[Trecho da página]:

+ + + + + + +

O que prevê o projeto e qual é seu objetivo?
O novo imposto sobre serviços online
Impactos sobre o consumidor
Desafios técnicos e críticas ao projeto
O futuro da regulação e os caminhos para o Brasil
1. O que prevê o projeto e qual é seu objetivo?
A justificativa do PLP 153/2025 parte de um diagnóstico de que o Brasil vive em “subordinação digital”, dependente de estruturas externas para operar na internet. O objetivo declarado é, portanto, fortalecer a soberania nacional. Para isso, o projeto prevê que os recursos de um novo imposto sejam usados para universalizar o acesso à internet de alta velocidade e, principalmente, para criar dois instrumentos centrais: uma rede de satélites de baixa órbita (LEO), similar à Starlink da SpaceX, e uma autoridade brasileira para gerir protocolos da internet, como IPs e DNS.

+ + + + + + +

[Instruções do exercício]:
A – Reproduza fielmente o trecho dos registros que começa na linha que contém "EMPFEHLUNGEN" e segue até o final dos registros, incluindo as duas extremidades. Não inclua as imagens na resposta.
B – Prossiga com o texto sobre o projeto de soberania digital a partir do ponto em que ele termina.

+ + + + + + +

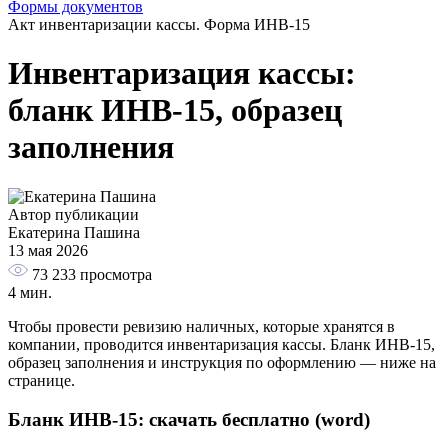
Формы документов
Акт инвентаризации кассы. Форма ИНВ-15
Инвентаризация кассы:
бланк ИНВ-15, образец
заполнения
Автор публикации
Екатерина Пашина
13 мая 2026
73 233
просмотра
4 мин.
Чтобы провести ревизию наличных, которые хранятся в
компании, проводится инвентаризация кассы. Бланк ИНВ-15,
образец заполнения и инструкция по оформлению — ниже на
странице.
Бланк ИНВ-15: скачать бесплатно (word)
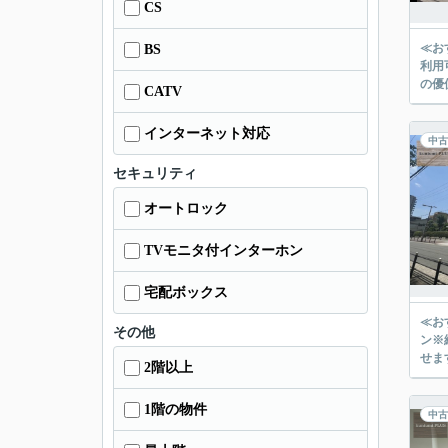
CS
≪お
BS
利用可能な通勤・通
の優
CATV
インターネット対応
中古
セキュリティ
オートロック
TVモニタ付インターホン
宅配ボックス
≪お
その他
ン※細則
せま
2階以上
1階の物件
中古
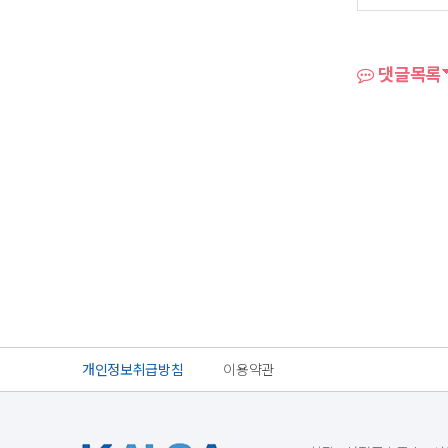
댓글목록
개인정보취급방침
이용약관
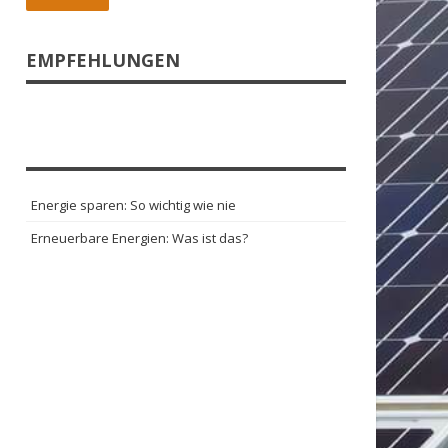
EMPFEHLUNGEN
Energie sparen: So wichtig wie nie
Erneuerbare Energien: Was ist das?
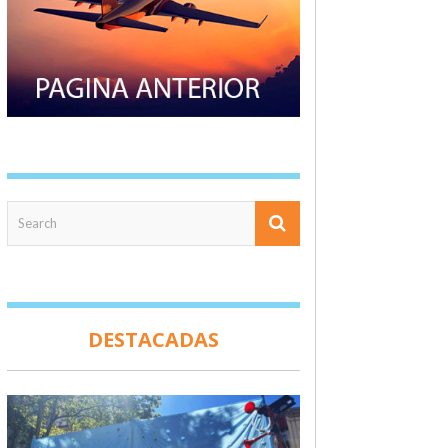
DESTACADAS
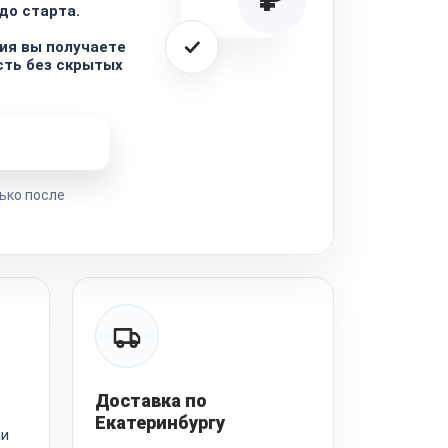
до старта.
ия вы получаете
сть без скрытых
ремонта
ько после
Доставка по
Екатеринбургу
ии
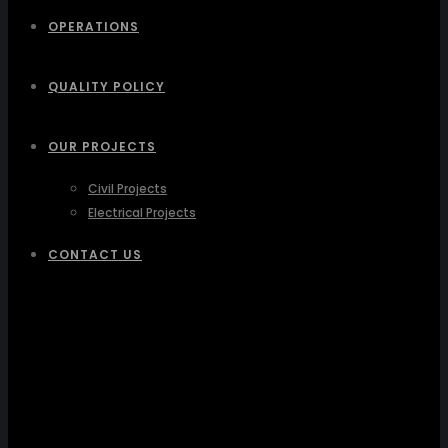
OPERATIONS
QUALITY POLICY
OUR PROJECTS
Civil Projects
Electrical Projects
CONTACT US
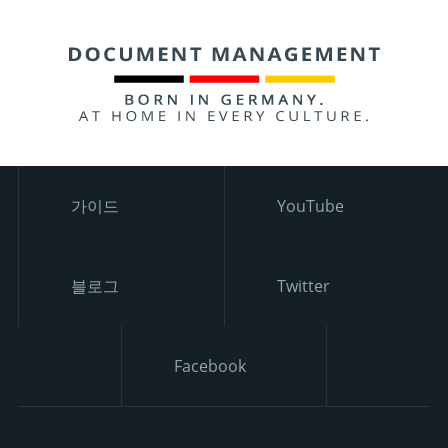
가이드
YouTube
블로그
Twitter
Facebook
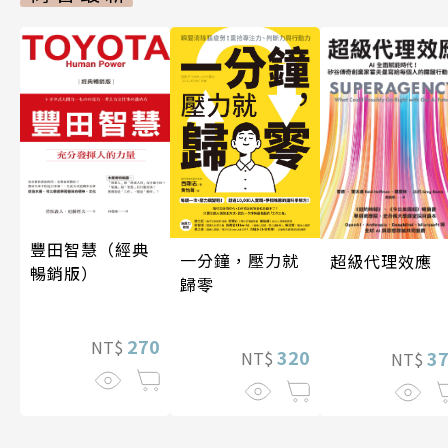
豐田智慧（經典
一分鐘，壓力就
超級代理效應
暢銷版）
歸零
270
NT$
320
3
NT$
NT$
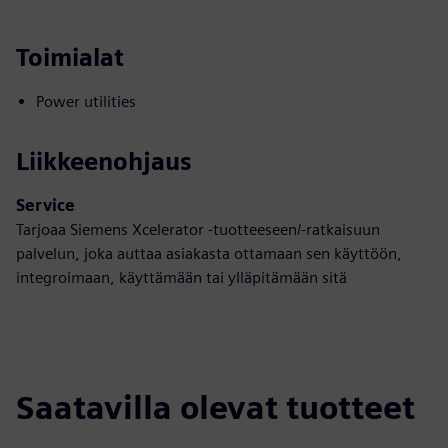
Toimialat
Power utilities
Liikkeenohjaus
Service
Tarjoaa Siemens Xcelerator -tuotteeseen/-ratkaisuun
palvelun, joka auttaa asiakasta ottamaan sen käyttöön,
integroimaan, käyttämään tai ylläpitämään sitä
Saatavilla olevat tuotteet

+ + + + + + +

[Respostas numeradas]:
A –
EMPFEHLUNGEN
Energie sparen: So wichtig wie nie
Erneuerbare Energien: Was ist das?
DESTACADAS
до старта.
ия вы получаете
сть без скрытых
ремонта
ько после
Доставка по
Екатеринбургу
ии
OPERATIONS
QUALITY POLICY
OUR PROJECTS
Civil Projects
Electrical Projects
CONTACT US
가이드
YouTube
블로그
Twitter
Facebook
豐田智慧（經典
一分鐘，壓力就
超級代理效應
暢銷版）
歸零
270
NT$
320
3
NT$
NT$
Toimialat
Power utilities
Liikkeenohjaus
Service
Tarjoaa Siemens Xcelerator -tuotteeseen/-ratkaisuun
palvelun, joka auttaa asiakasta ottamaan sen käyttöön,
integroimaan, käyttämään tai ylläpitämään sitä
Saatavilla olevat tuotteet

B –
No entanto, para o diretor de tecnologia Thiago Ayub, a proposta parte de premissas equivocadas. “Vejo que o objetivo é resolver um diagnóstico errôneo de falta inclusão digital e um diagnóstico errôneo de falta de soberania digital. O projeto não se presta a resolver esses dois problemas”, afirma. Segundo dados do IBGE de 2024 citados por Ayub, com 94% dos lares brasileiros já com acesso à internet, os 6% restantes poderiam ser atendidos com soluções mais baratas do que uma constelação estatal de satélites.
A proposta busca um Brasil mais conectado através de satélites
Divulgação/E-Space
Do ponto de vista jurídico, a ambição do projeto também gera questionamentos. O advogado Alexander Coelho o descreve como um “paradoxo”, pois, embora busque fortalecer a autonomia, o mecanismo escolhido “tensiona pilares do Marco Civil da Internet e pode gerar insegurança jurídica”. Segundo Coelho, a proposta caminha na fronteira entre a busca legítima por soberania e o risco de um controle estatal excessivo sobre a rede, o que exige uma análise cautelosa.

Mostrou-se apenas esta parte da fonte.